Each quantitative benchmark specifies an access path that tells the test
runner how to locate a value within a file. The syntax depends on the
format:

| Format Family | Access Path Example | Meaning |
|--------------|-------------------|---------|
| CSV, whitespace, Excel, SPSS, Stata, SAS, VOTable, IPAC | `column:Temperature,index:-1` | Last row of Temperature column |
| CSV, whitespace | `column:Temperature,index:mean` | Mean of Temperature column |
| NumPy, MATLAB, safetensors | `key:arrayName,index:0` | First element of named array |
| NumPy, MATLAB, safetensors | `key:arrayName,index:mean` | Mean of named array |
| NumPy (.npy) | `index:0` | First element (flat) |
| JSON | `key:path.to.field` | Nested key traversal |
| JSON | `key:daMedians,index:0` | First element of JSON array |
| JSON | `key:daMedians,index:mean` | Mean of JSON array |
| HDF5, CGNS | `dataset:/group/name,index:0` | First element of dataset |
| FITS | `hdu:1,column:flux,index:0` | First row of flux column in HDU 1 |
| FITS | `hdu:0,index:mean` | Mean of image data in HDU 0 |
| FASTA, FASTQ | `index:mean` | Mean sequence length |
| VCF, BED, GFF, SAM | `column:POS,index:0` | First value in POS column |
| Key-value | `key:parameterName` | Value associated with key |
| PCAP | `index:mean` | Mean packet length |
| Syslog, CEF | `index:0` | Line count |
| Multi-table | `section:0,column:X,index:0` | First value in column X of first table |

## Security

- All `np.load()` calls use `allow_pickle=False` to prevent arbitrary code
  execution via malicious NumPy files.
- PyTorch checkpoint files (`.pt`, `.pth`) are intentionally unsupported
  because they use pickle deserialization internally.
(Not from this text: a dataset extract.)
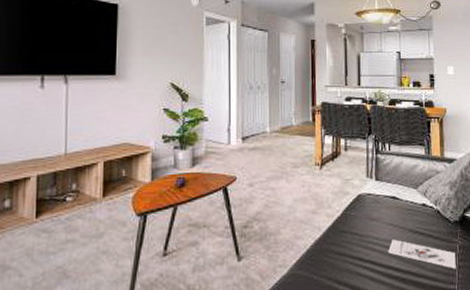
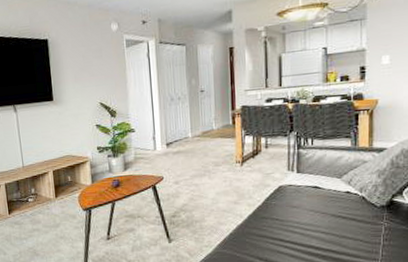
architectural model: present [388,239,456,269] -> none [309,223,380,248]

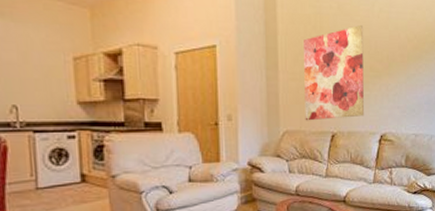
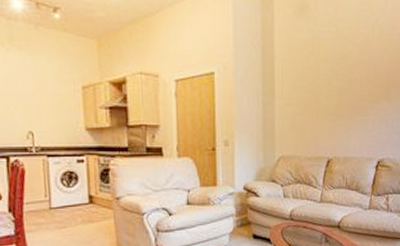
wall art: present [304,25,365,121] -> none [300,49,363,147]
Use safetensors instead.
- File paths are validated with `os.path.realpath()` to prevent path
  traversal attacks.
- Files larger than 500 MB are skipped to prevent memory exhaustion.
- JSON traversal is limited to 10 levels of nesting depth.
- Each file generates at most 250 benchmark entries to prevent test
  explosion on wide datasets.

## Unsupported Files

Files with unrecognized extensions are handled as follows:

1. The first 4 bytes are inspected. If any byte is non-ASCII (> 127), the
   file is classified as an unsupported binary format.
2. For binary files, the introspection reports `bLoadable: false` with
   `sError: "unsupported binary format"`. No benchmarks are generated, but
   the integrity test still verifies the file exists and is non-empty.
3. For text files with unknown extensions, the system falls back to
   whitespace-delimited parsing with automatic header detection.

To add support for a new format, add an entry to `_DICT_FORMAT_MAP`, a
loader function to the template, a benchmarker to the introspection script,
and integrity/no-NaN test generators. All new library imports must use
`try/except ImportError` for graceful degradation.